The relevant experiment was this: They would have you put your hand in a bucket of ice water with lots of ice, very cold. And then you were told to imagine that the cold in your hand, in this case it was my right hand, could somehow travel over to the left hand, and the warmth in the left hand could travel back to the right hand. “Just visualize that happening,” they said, “and see how long you can keep your hand in the bucket.” That’s what I was told. So I sat there with my hand in the bucket for five minutes. The experimenter finally said, “Okay, you can stop now. You’re breaking the curve.”
It turned out that I was in one of three groups. And fortunately I had been put in the group where you were given a handle on the pain. The first group was told, “Put your hand in the ice water and then take it out as soon as it gets unpleasant, as soon as you can’t stand it any longer.” The second group was told, “Put your hand in the bucket and just try to hold it there as long as you can.” And the third group was told what I was told.
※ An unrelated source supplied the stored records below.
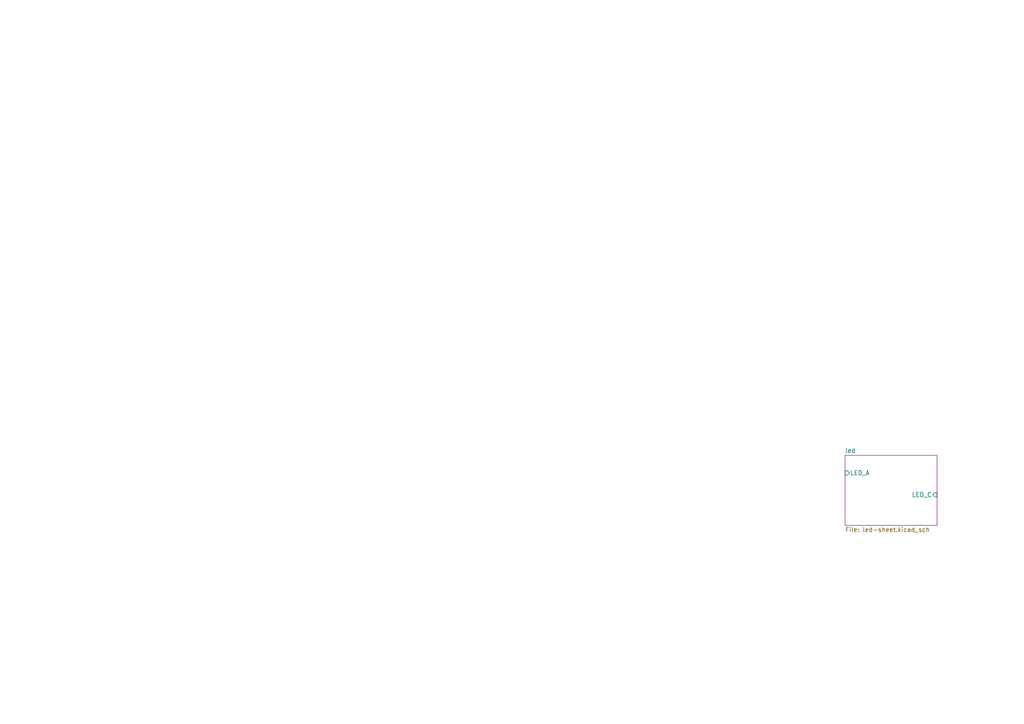
<source format=kicad_sch>
(kicad_sch (version 20201015) (generator eeschema)

  (paper "A4")

  


  (sheet (at 245.11 132.08) (size 26.67 20.32)
    (stroke (width 0.001) (type solid) (color 132 0 132 1))
    (fill (color 255 255 255 0.0000))
    (uuid f6f98991-c174-4124-bca3-675ab210d740)
    (property "Sheet name" "led" (id 0) (at 245.11 131.4441 0)
      (effects (font (size 1.27 1.27)) (justify left bottom))
    )
    (property "Sheet file" "led-sheet.kicad_sch" (id 1) (at 245.11 152.9089 0)
      (effects (font (size 1.27 1.27)) (justify left top))
    )
    (pin "LED_A" input (at 245.11 137.16 180)
      (effects (font (size 1.27 1.27)) (justify left))
    )
    (pin "LED_C" input (at 271.78 143.51 0)
      (effects (font (size 1.27 1.27)) (justify right))
    )
  )

  (sheet_instances
    (path "/" (page "1"))
    (path "/f6f98991-c174-4124-bca3-675ab210d740/" (page "2"))
  )

  (symbol_instances
    (path "/f6f98991-c174-4124-bca3-675ab210d740/6d1ae22a-56e7-4f68-8007-d9b1bbd2a6d1"
      (reference "D1") (unit 1) (value "LED") (footprint "LED_SMD:LED_0805_2012Metric")
    )
    (path "/f6f98991-c174-4124-bca3-675ab210d740/32c558c9-73c5-42f4-bab5-24c9340f9df1"
      (reference "TP1") (unit 1) (value "TestPoint") (footprint "TestPoint:TestPoint_Pad_1.0x1.0mm")
    )
    (path "/f6f98991-c174-4124-bca3-675ab210d740/39dd7655-a0be-4856-a0cf-d45a3e703a6a"
      (reference "TP2") (unit 1) (value "TestPoint") (footprint "TestPoint:TestPoint_Pad_1.0x1.0mm")
    )
  )
)

</source>
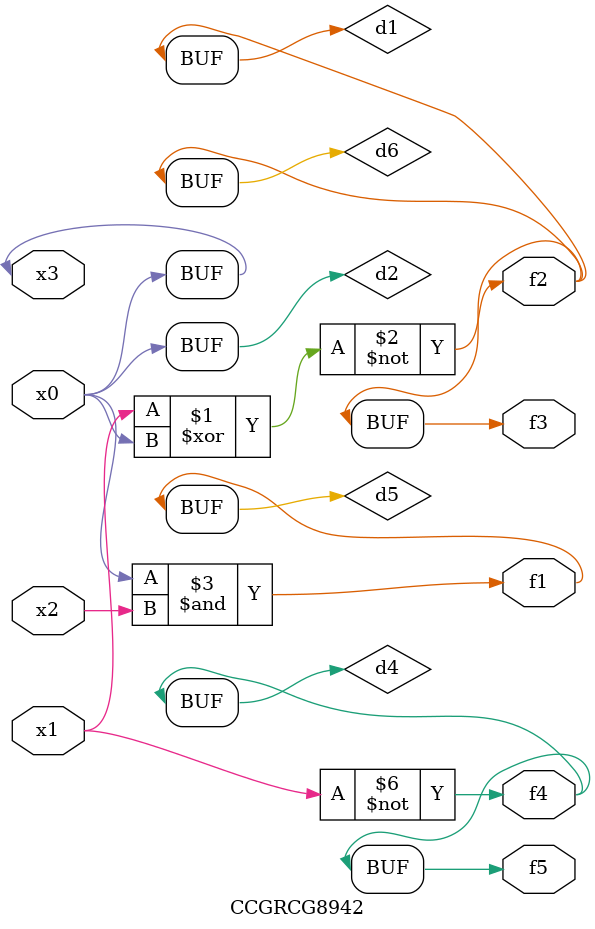
<source format=v>
module CCGRCG8942(
	input x0, x1, x2, x3,
	output f1, f2, f3, f4, f5
);

	wire d1, d2, d3, d4, d5, d6;

	xnor (d1, x1, x3);
	buf (d2, x0, x3);
	nand (d3, x0, x2);
	not (d4, x1);
	nand (d5, d3);
	or (d6, d1);
	assign f1 = d5;
	assign f2 = d6;
	assign f3 = d6;
	assign f4 = d4;
	assign f5 = d4;
endmodule

</source>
They gave you something to do with the pain, using your perception, using your breath, and a sense of the breath energy. They wouldn’t have explained it that way, but that’s what it was. And sure enough, the people in the third group could keep their hands in the ice water a lot longer than the other two.
So simply having that perception that you have a role to play in how much pain there’s going to be, and how much suffering there’s going to be: That gives you the confidence to face down a lot of pains that otherwise you couldn’t stand.
This is what mindfulness of feelings is all about: learning how to see the intentional element in the feeling you’re focusing on, and learning how to change the intentional element so that you’re not suffering so much, so that you can abandon unskillful ways of dealing with feelings and replace them with more skillful ones. Instead of jumping back and forth between household grief and household joy, or householder distress and householder joy, you jump over to renunciate grief, which, as I said, is like pulling back the bow that shoots the arrow over to renunciate joy. It’s what allows you to give rise not only to physical pleasure but also to mental pleasure, mental ease. Even when there are pains that you can’t change, you can still have a sense of mental ease around them. This is what that second frame of reference, feelings in and of themselves, is all about.
So always keep in mind the fact you do have some control over these things, that you want to find where the control is, and that you want to maximize it for the purpose of what’s skillful. That’s how you bring ardency to the practice of mindfulness.
And that’s how mindfulness is part of the path, because mindfulness is not just a matter of bringing bare attention to things. It’s a matter of keeping something in mind. In this case, you’re keeping in mind the fact that there is an intentional element in your feelings, and you can do something about it. You don’t want to forget that. You’ve got to keep that in mind at all times. That’s what you’re being mindful of. When you combine that with ardency and alertness, you get closer and closer to the point where you develop renunciate joy, seeing the results of your practice, seeing that the Buddha really did know what he was talking about: that we can find a peace, a freedom, and a happiness that are deathless. These aren’t just things written in books, or words in Dhamma talks. They’re things you can actually find inside.